Hacks for surviving another year
Whether being back in school is a blessing or a curse, the inevitable first few weeks are finally here. Even those few perks can be defeated by small things like the unpredictable temperatures or the extensive amount of time it takes to complete an important task. Luckily, small things such as preparation and changing the way one studies can make the year less miserable.
Weather Permitting: Locker Essentials
Cardigans and Jackets: There is no sugar-coating the truth: the school is cold year round, especially in certain rooms that seem to always be freezing. Going from one room to another can feel like time travelling from summer to winter no matter the month. Although students can bring jackets with them every day to avoid this, one can easily forget on an unexpectedly brisk day. Keeping one light and one heavy jacket in one’s locker, such as a cardigan or sweater, helps avoid getting caught in the cold.
Hand Heat Packs: On especially cold winter days, sometimes extra layers are not enough when walking to school. According to the University of Ottawa, the best way to quickly bring up body temperature is to simply hold onto something hot, such as a cup of coffee. Since walking with hot drinks is not always a good idea, keeping emergency heat packs in your bag is the second best thing to do for cold walks to and from school. These can be picked up at the checkout of most grocery stores for about $1 and can often be reusable.
Umbrella: Although everyone tries to check the weather and plan accordingly, it is common to forget to bring necessary things like an umbrella on a stormy day. Simply leaving a spare in one’s locker can come in handy if the situation arises.
Open in Case of Emergency: Health and Beauty Hacks
Period Kit: One of the worst things that can happen to a girl during class is to unexpectedly get her period. Not being prepared can lead to bleeding through clothing and painful cramps which can ruin one’s day. It can impact her concentration in class, especially during a particularly stressful day. Planning in advance and keeping the necessary materials can make the first day feel less agonizing. Keeping a small bag with items such as tampons, pads, liners, sanitary wipes, pain relievers, heat packs, spare jeans and quarters for bathroom dispensers can be a life saver to have when the day comes.
Hair Kit: No matter how much time is spent putting hair up in the morning, there is no escaping the inevitable: a girl’s hair hates her and will come out of whatever intricate hairstyle she spent time on in the morning that she could have spent sleeping in. Or, she may have hair ties on her until that one hot school day when she cannot find any. Packing away a small kit with essentials such as hair ties, bobby pins, hair clips, elastics, travel-sized hair product and a comb is much more effective than searching through the bottom of a book bag for stray hair ties.

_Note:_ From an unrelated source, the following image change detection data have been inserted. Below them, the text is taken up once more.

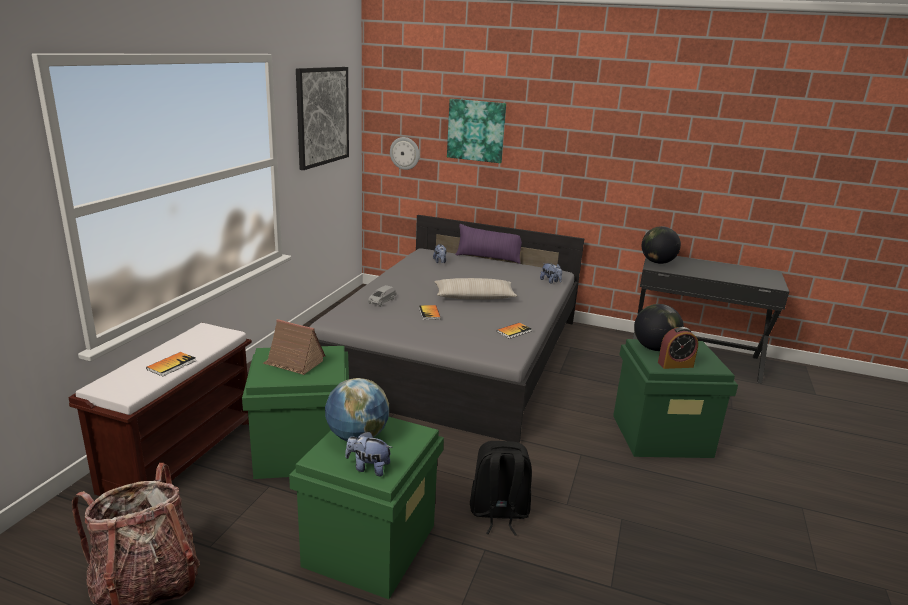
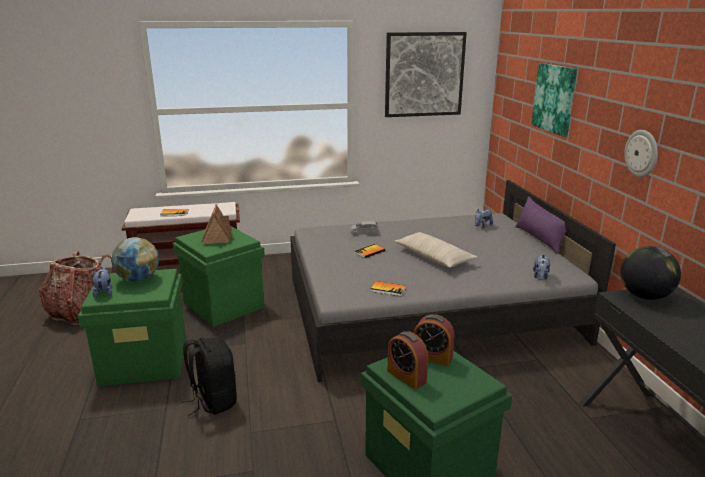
camera: 60 degrees right, 0 degrees up
wall clock [390,137,420,170] -> wall clock moved to [624,130,658,177]
globe [634,304,684,351] -> alarm clock [414,314,455,366]

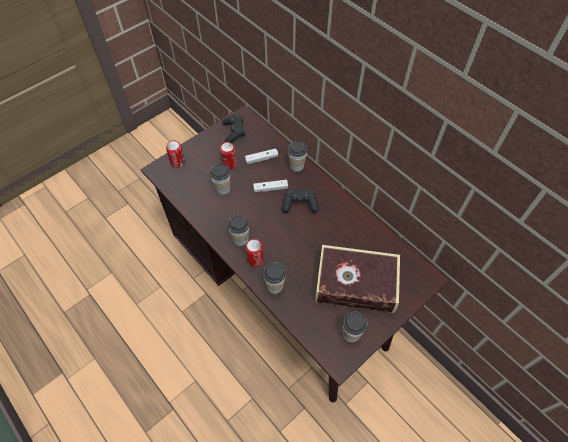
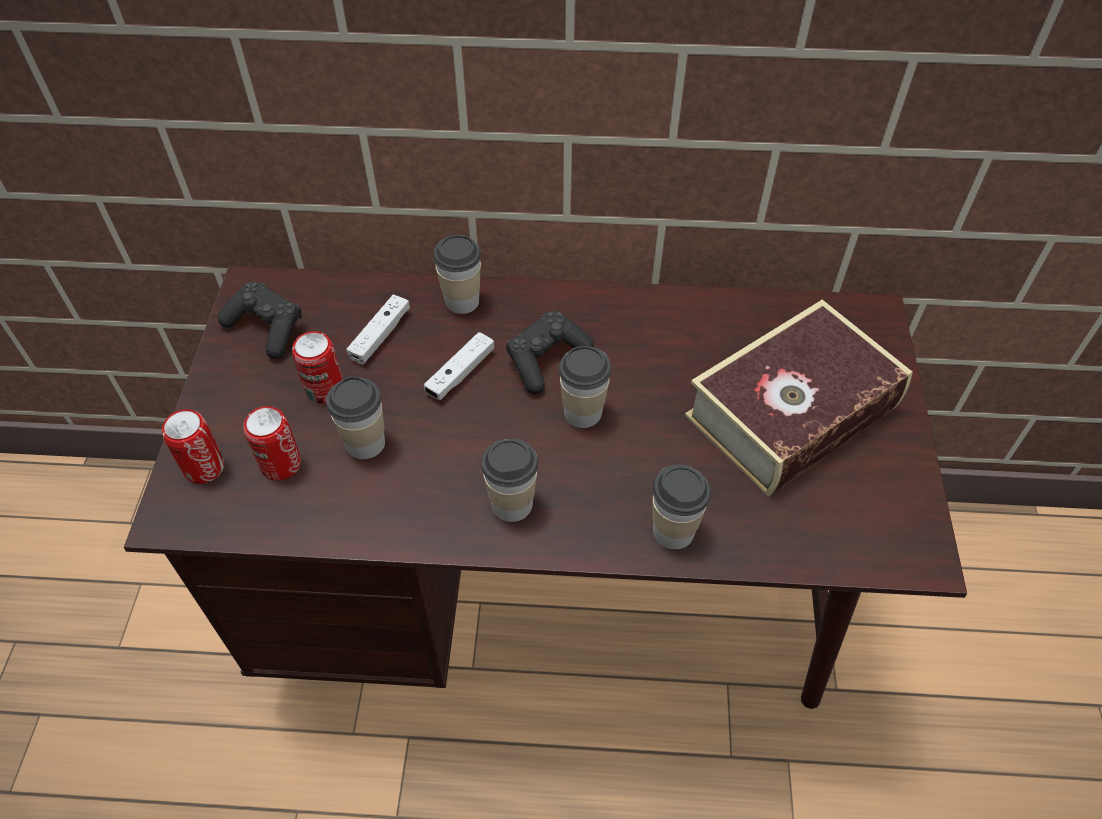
camera: 45 degrees left, 5 degrees down
can [245,239,264,267] -> can moved to [244,406,301,481]
cup [343,312,367,343] -> cup moved to [559,346,612,428]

Makeup Kit: Like any painted masterpiece, makeup needs the occasional touch up. Eyeliner can fade, mascara can run, foundation can decide not to want to stay once the wearer becomes sweaty. It happens to everyone, but taking precautionary steps and packing away a small kit with emergency essentials, such as concealer, mascara, eyeliner, setting powder, blush, chapstick and makeup remover, is important for any makeup wearer. Stick to cheaper products, as they are meant to stay in your bag or locker.
Write it Down, Make it Happen
Study Smarter: Most students use Quizlet, an app on our iPads that allows students to create virtual flashcards, take practice tests and play games that help teach the material typed in. Yet most will take their notes on paper and then go home to copy all of them into Quizlet for easy studying. While this is a good habit to get into, it can be time consuming. Instead, typing notes directly into Quizlet instead of writing them on paper saves students time they could be using for studying the notes. This is especially ideal for courses without study guides where students have to study directly from their notes.
Keep it Organized: When taking notes, there is information needed for only one chapter and information a student will need for the entire duration of the course. When this occurs, most students will circle the information to stand out on the page. While this is helpful, it is still difficult to have to flip back through all of the notes for one item written months ago and try to find it among everything else. While it is important to write it with the other notes, keeping space at the back of the notebook for these important things makes it easier to find them when you need them later on.
Wrap it up: Washi Tape hacks
Claim what’s yours: Washi tape is a Japanese tape made from trees, making it sticky enough to stay airtight on surfaces, even sheets of paper. Since it isn’t like masking tape, it can be removed it from anything it’s put on without leaving behind a residue or tearing a surface. Students can use a strip of this tape on their iPad charger so that it is not only undeniably theirs, but when it comes time to turn the iPad in, no residue will be left behind on the charger.
This tape is also great for everyday supplies, such as pencils, pens, highlighters, scissors, markers and anything else in a book bag. Not only does it show claim, but it makes these supplies easier to find, depending on what color tape is applied to them. A system can be worked out where a student uses a different color for pens, pencils and highlighters.
Keeping tabs: When separating things in notebooks, such as units, chapters, or marking periods, most students simply keep a blank page where they write that at the top. It may work, but it takes flipping many pages to find where one part starts and the other ends. Washi tape applied to the outside of the page basically bookmarks it without actually using a bookmark that could fall out, or a simple tab that will fall off or become bent. Washi tape will stay, not ruin the pages, and it can be color coded to up the organization points. Also, it looks much better than having a bent tab or sticky note hanging out of a notebook.